Отец кивает и вновь берет в руки карандаш:
– Тогда вернемся к чертежам.
Глава 46
Мы с мамой Богдана проходим в застекленную оранжерею, и я чувствую, что готова выпрыгнуть из собственного тела. Сейчас я бы даже не возражала против компании Вики и ее вечной болтовни, лишь бы рядом оказался хоть кто-нибудь.
– Ты любишь цветы, Мирослава? – Анна Сергеевна нежно касается листьев неизвестного мне растения и оборачивается.
– Не могу сказать, что люблю, но и ничего против не имею. Дома у меня есть парочка цветов, уход за которыми вписывается в рабочий график.
Господи, что я несу?!
Анна Сергеевна улыбается.
– Присаживайся. – Она подходит к круглому стеклянному столику в центре помещения и указывает на стул.
Мы устраиваемся рядом, и мой пульс начинает зашкаливать.
– Понимаю, ты неуютно себя чувствуешь. Когда я была на твоем месте, то так нервничала, что показала себя не с самой лучшей стороны. Бабушка Богдана очень любила коллекционировать фарфоровые кружки. Надо ли говорить, что я была так взвинчена, что разбила сразу три? – Она смеется и откидывается на спинку стула.
– То есть, если я что-нибудь разобью, вы войдете в мое положение? – со смешком спрашиваю я.
– Безусловно.
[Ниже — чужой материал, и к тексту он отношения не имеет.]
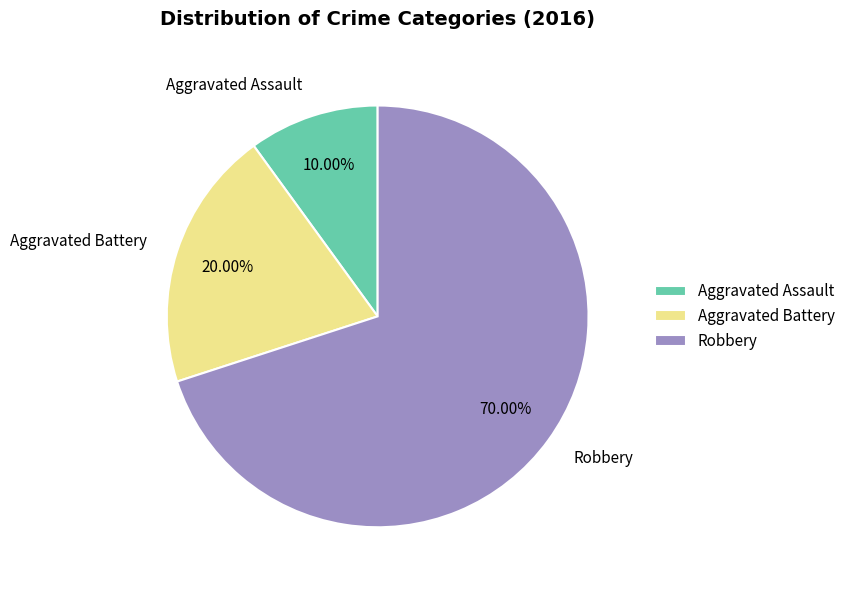

What is the ratio of the value at Aggravated Assault to the value at Robbery?

0.1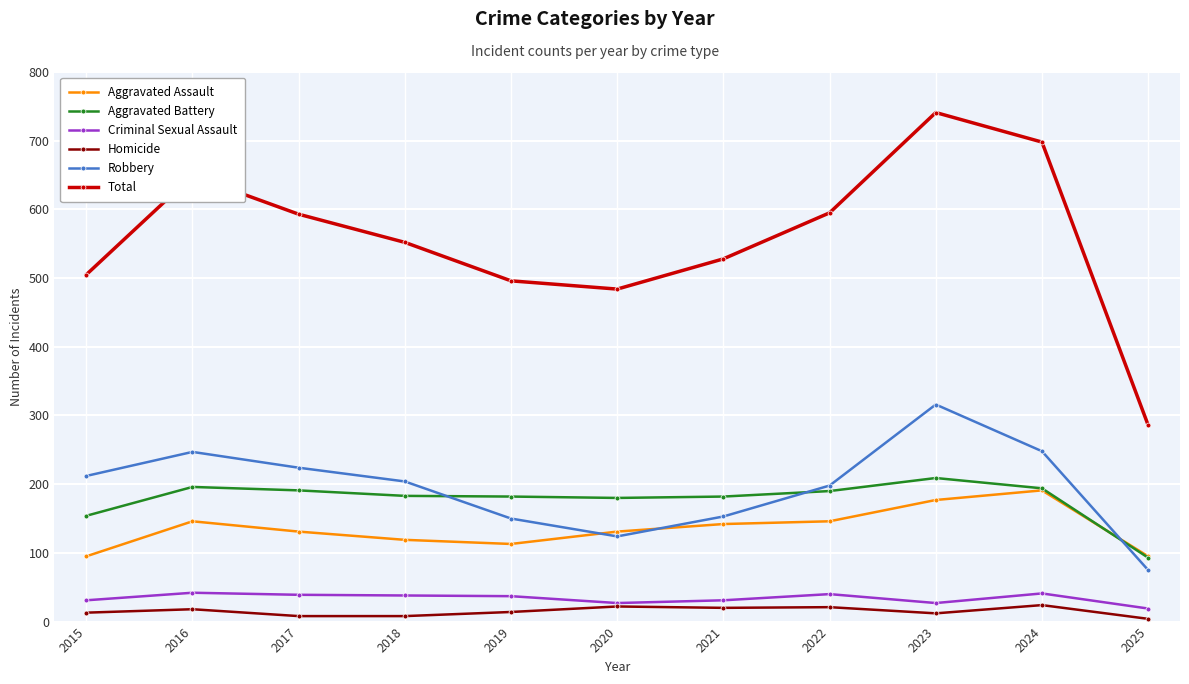

How many values in the Aggravated Battery series are below 183?

5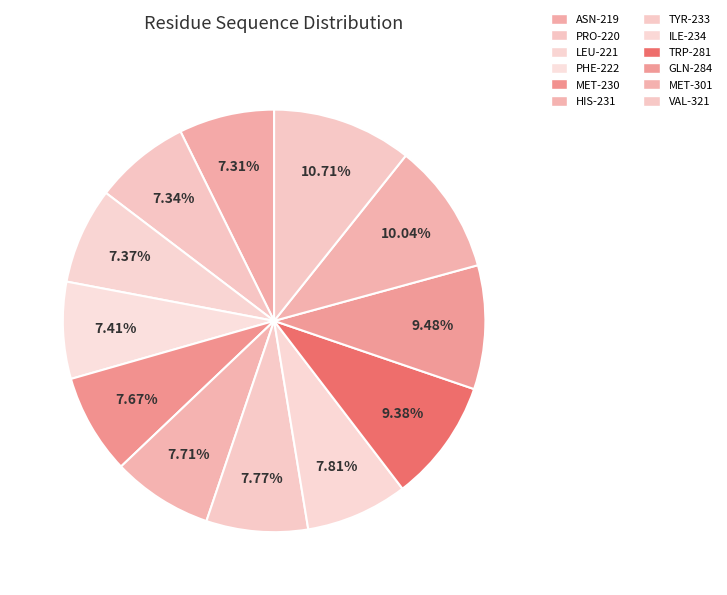

What is the change in value from TYR-233 to MET-301?

+68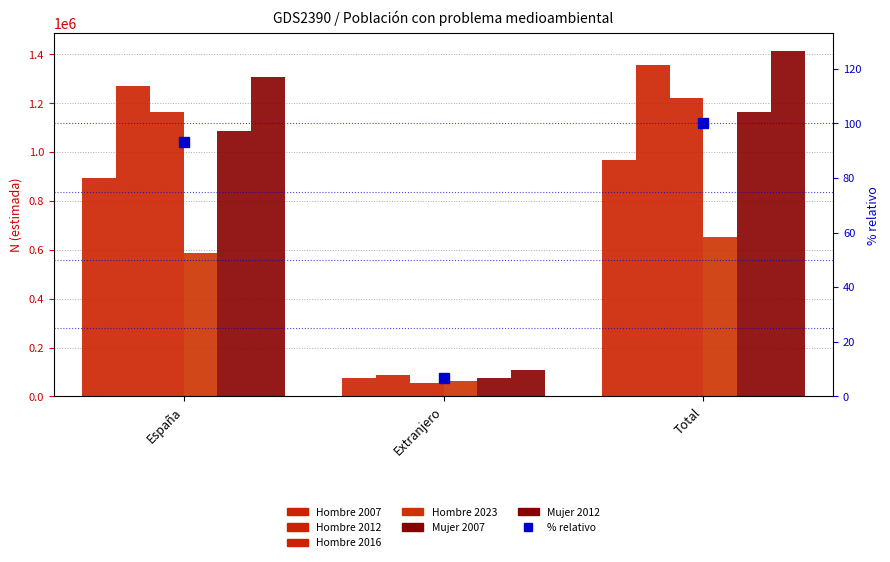

What is the difference between the maximum and second lowest values in the Mujer 2007 series?

77133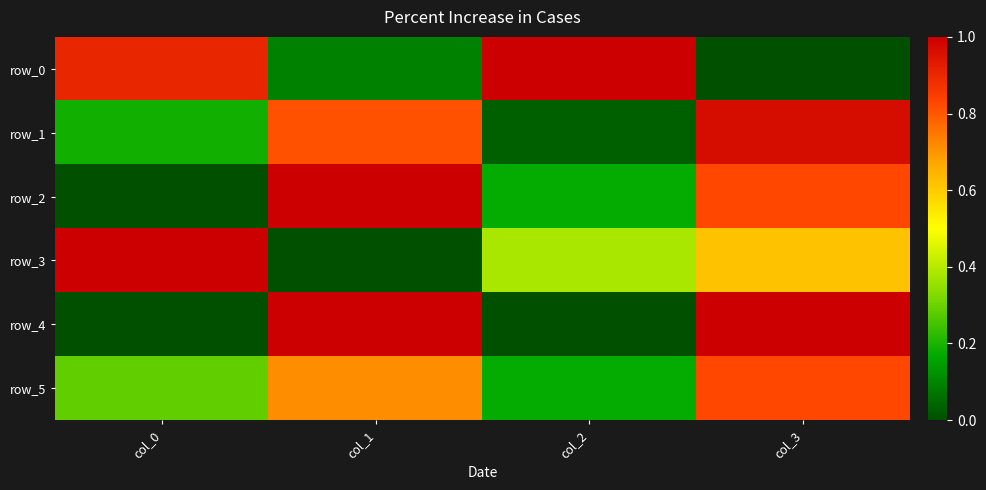

Reading right to left, what are all the values shown in this chart?

row_0: 0.0	1.0	0.1	0.9
row_1: 1.0	0.0	0.8	0.2
row_2: 0.8	0.2	1.0	0.0
row_3: 0.6	0.4	0.0	1.0
row_4: 1.0	0.0	1.0	0.0
row_5: 0.8	0.2	0.7	0.3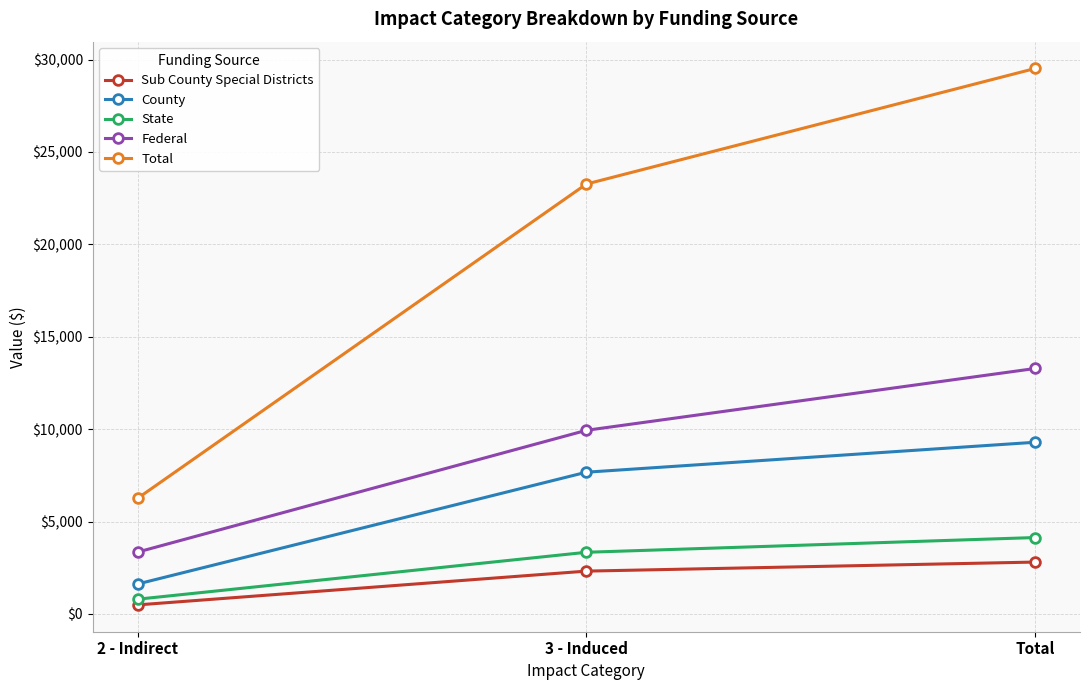

How many series are shown in this chart?

5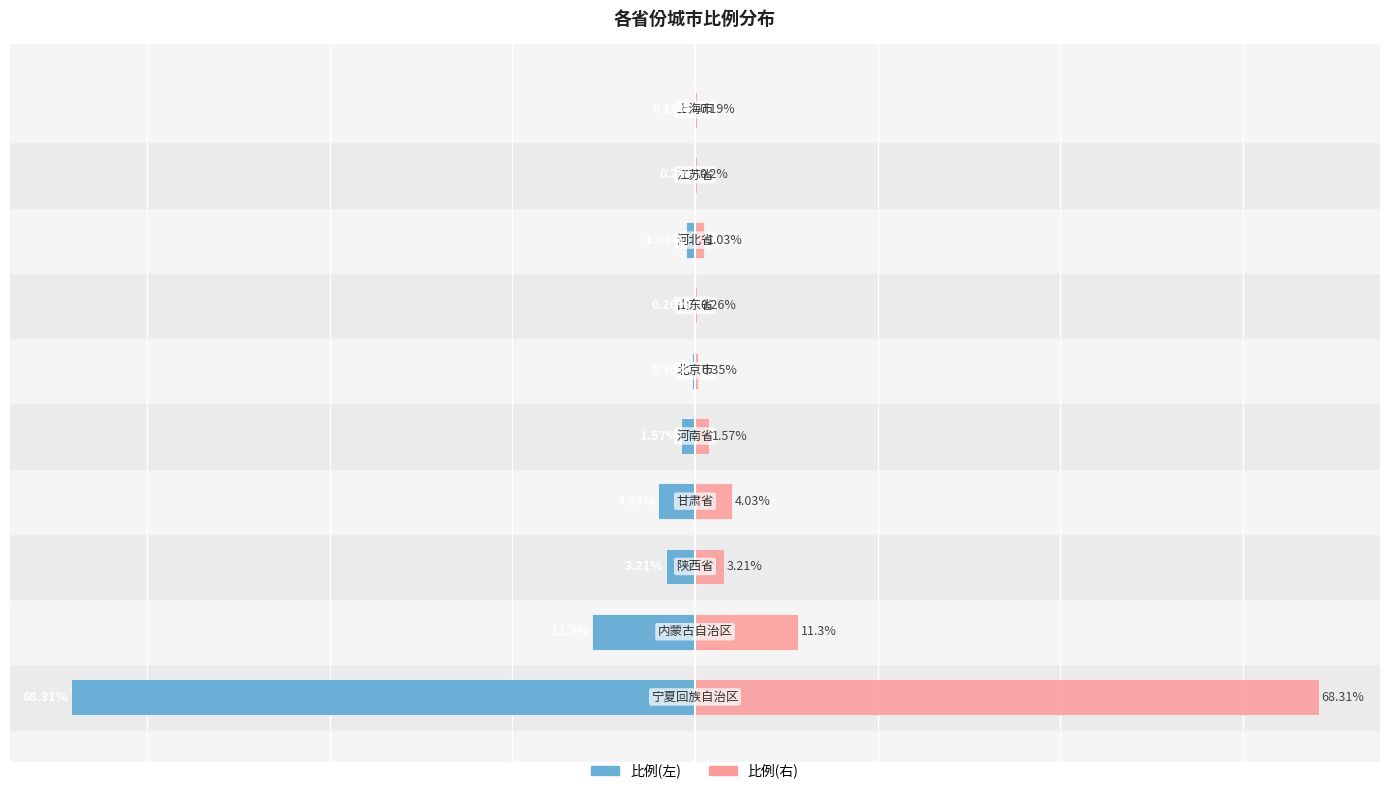

What is the difference between the maximum and minimum values in the 比例(右) series?

68.1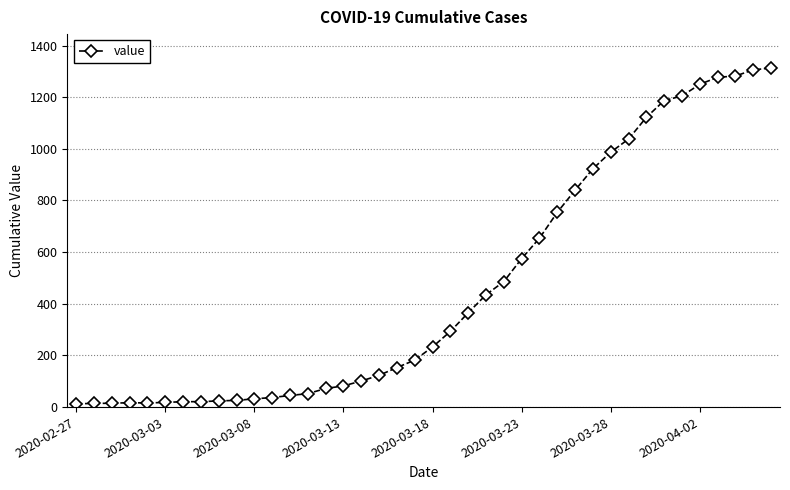

What is the difference between the second highest and minimum values?

1293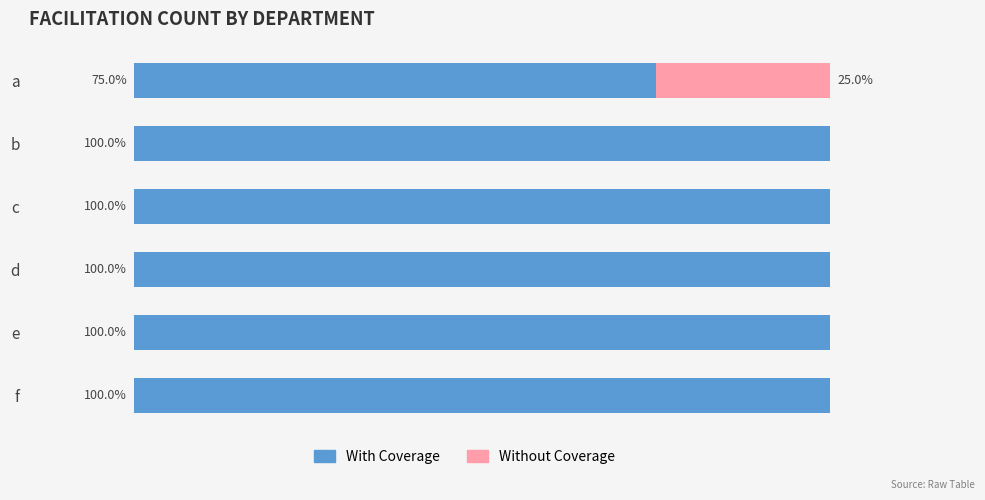

What are all the series names shown in the legend?

With Coverage, Without Coverage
Несмотря на то что я люблю свои цветы и никого сюда не пускаю, видеть улыбку сына для меня гораздо важнее.
Чувствую, как к щекам приливает румянец, но мне становится легче.
Богдан описывал свою маму как милую и добрую женщину, которая сразу же похитит меня и не отстанет, пока не выведает все подробности нашей встречи. Он рассказывал о детстве и передрягах, в которых они с Викой побывали, и как мама всегда их защищала. Но все же я дико боялась этой встречи. Я привыкла к своим родителям, привыкла к их шуткам, поэтому находиться здесь, в совершенно новой обстановке, чертовски странно.
Глядя на этот большой дом, фарфоровые сервизы, хрусталь и дорогие машины, я понимаю, насколько наши с Богданом миры отличаются. Здесь на семейном обеде присутствует официантка, а на десерт, скорее всего, будет что-то из высокой кухни. Я же привыкла к шумным разговорам на кухне, яркому смеху и разговорам до рассвета.
Пусть мама Богдана с улыбкой на губах и теплым взглядом смотрит на меня, но я отчего-то съеживаюсь и хочу прикрыть татуировки, хоть и решила не притворяться.
– Знаешь, здесь я нахожу умиротворение. – Анна Сергеевна обводит взглядом растения. – Сколько себя помню, я всегда любила ковыряться в земле, пересаживать цветы, подбирать нужный грунт, но иногда они, к сожалению, погибали. Сначала Богдан с Викой отнимали все время.
– Представляю, – вырывается у меня, и я тут же захлопываю рот.
– Они даже близко не были ангелочками. Вечно ругались, спорили, что-то ломали. Да и сейчас ничего не изменилось.